== Directions ==
Without the pictures, set down every line of the data exactly.

== Data extract ==
*** Block opens ***
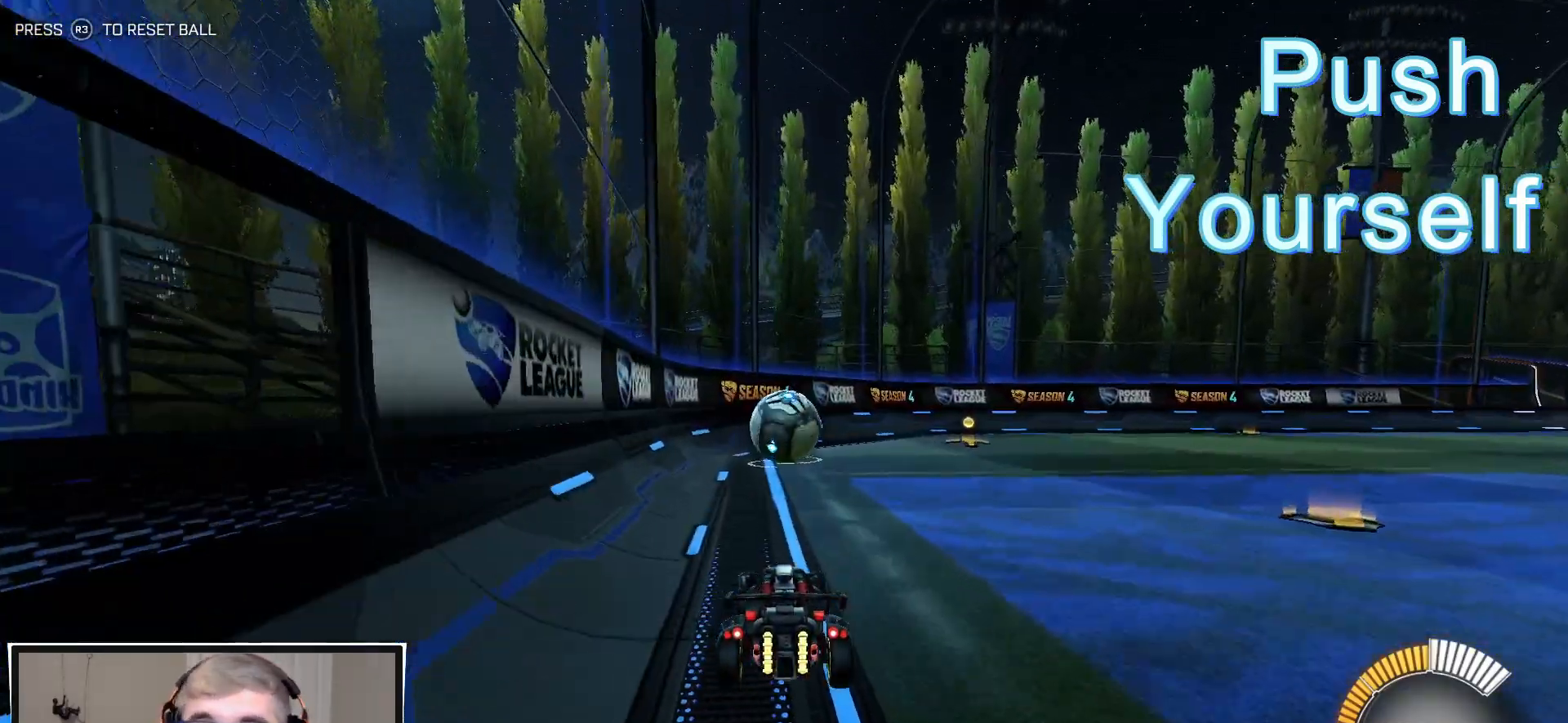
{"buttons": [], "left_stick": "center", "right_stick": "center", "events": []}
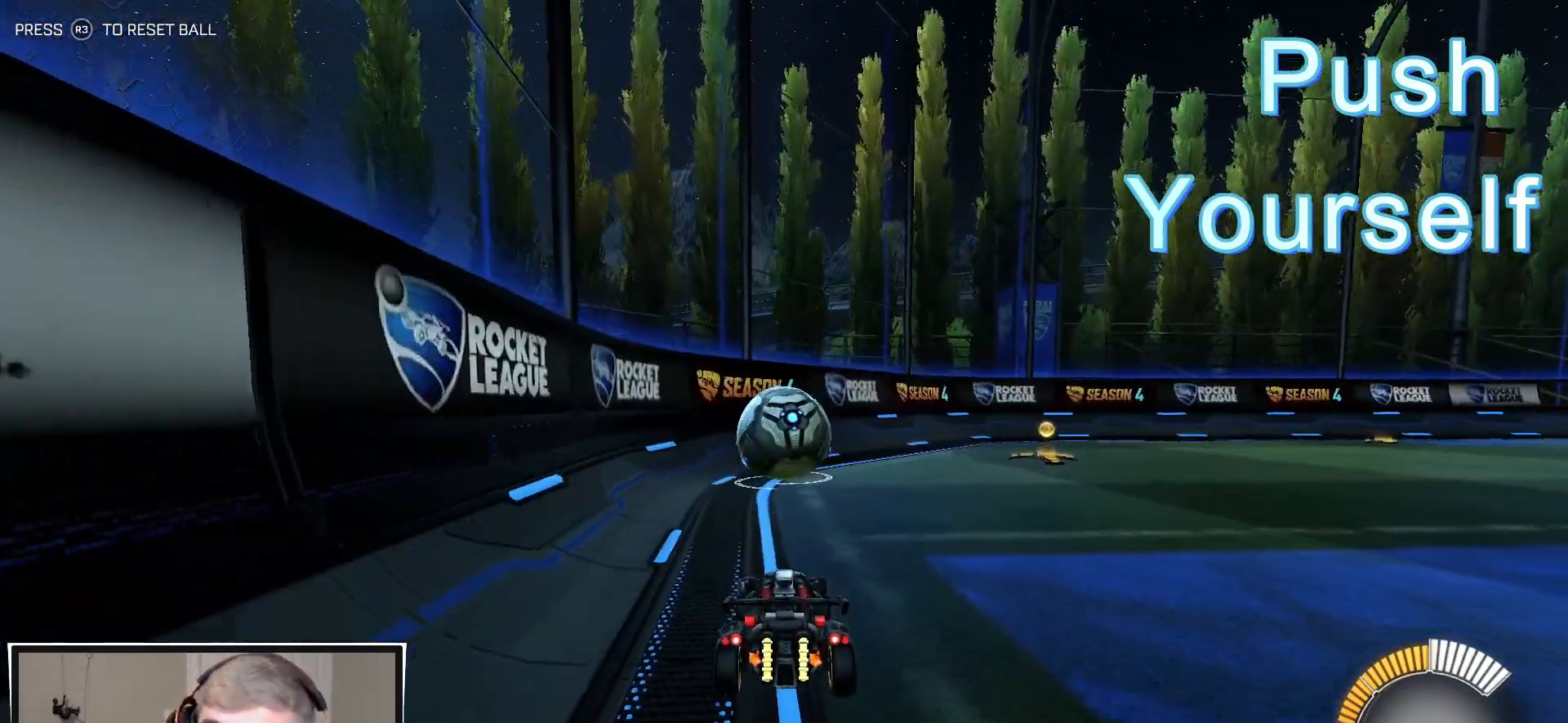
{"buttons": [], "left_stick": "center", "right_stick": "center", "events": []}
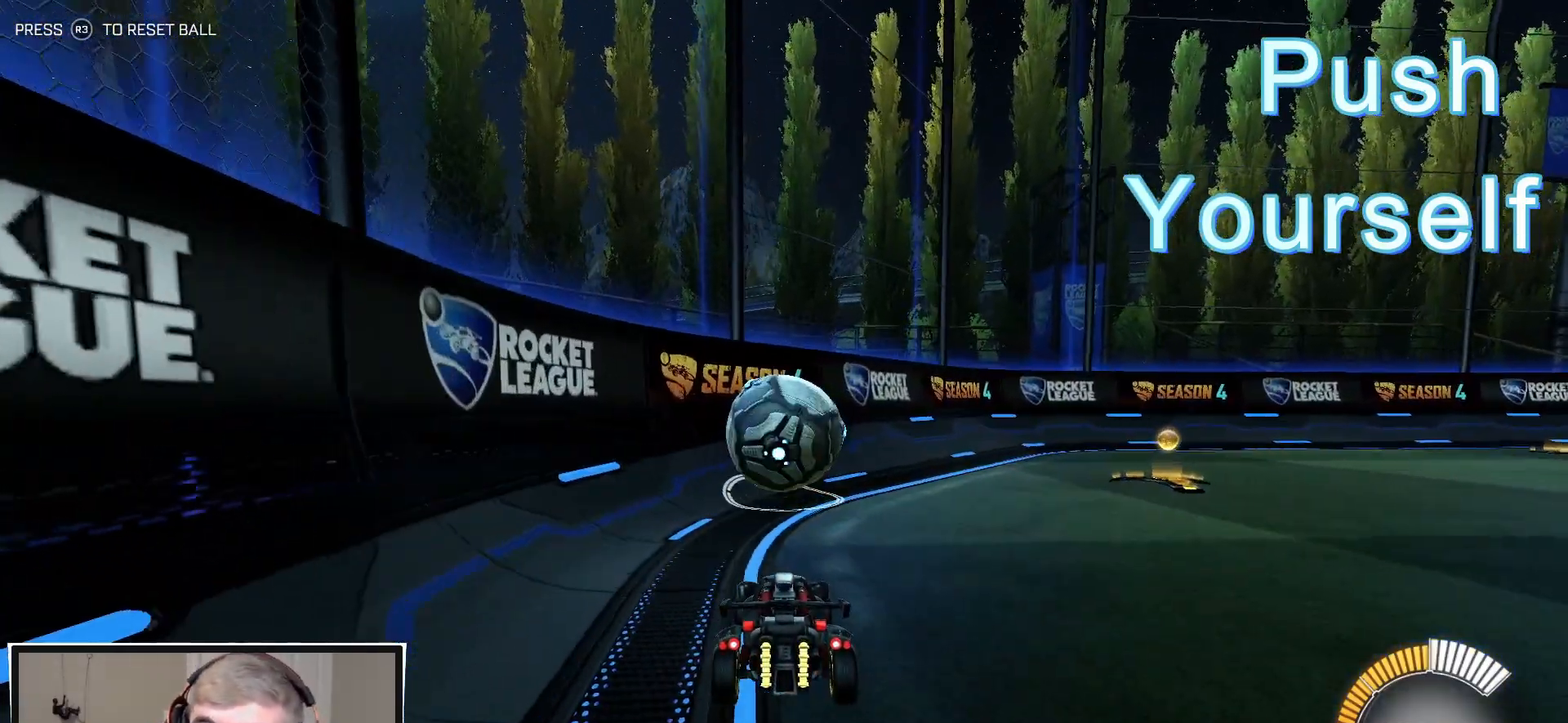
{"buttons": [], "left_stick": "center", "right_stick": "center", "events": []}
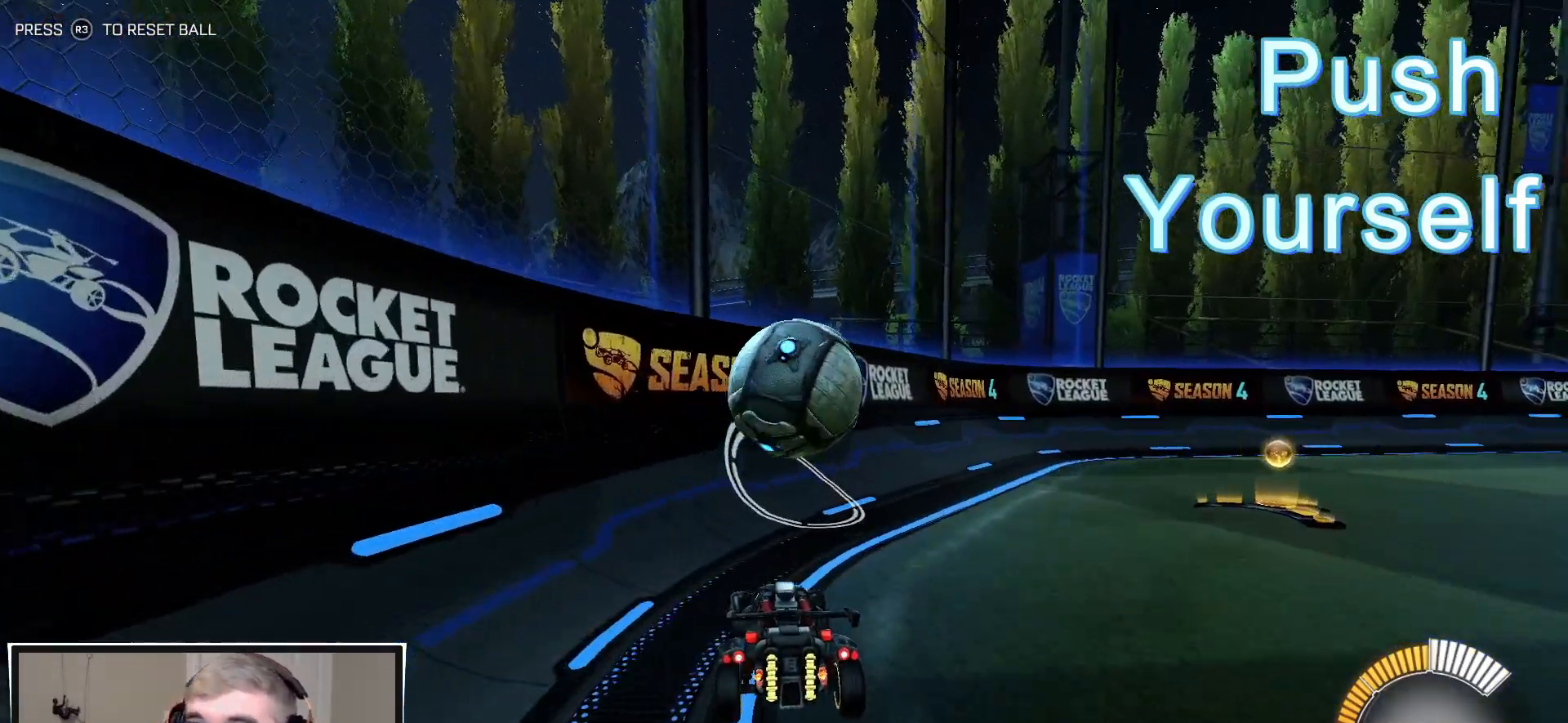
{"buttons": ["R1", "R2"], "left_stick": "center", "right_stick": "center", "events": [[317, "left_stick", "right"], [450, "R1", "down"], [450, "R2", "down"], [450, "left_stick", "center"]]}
*** Block closes ***
== Answer ==
{"buttons": [], "left_stick": "center", "right_stick": "center", "events": []}
{"buttons": [], "left_stick": "center", "right_stick": "center", "events": []}
{"buttons": [], "left_stick": "center", "right_stick": "center", "events": []}
{"buttons": ["R1", "R2"], "left_stick": "center", "right_stick": "center", "events": [[317, "left_stick", "right"], [450, "R1", "down"], [450, "R2", "down"], [450, "left_stick", "center"]]}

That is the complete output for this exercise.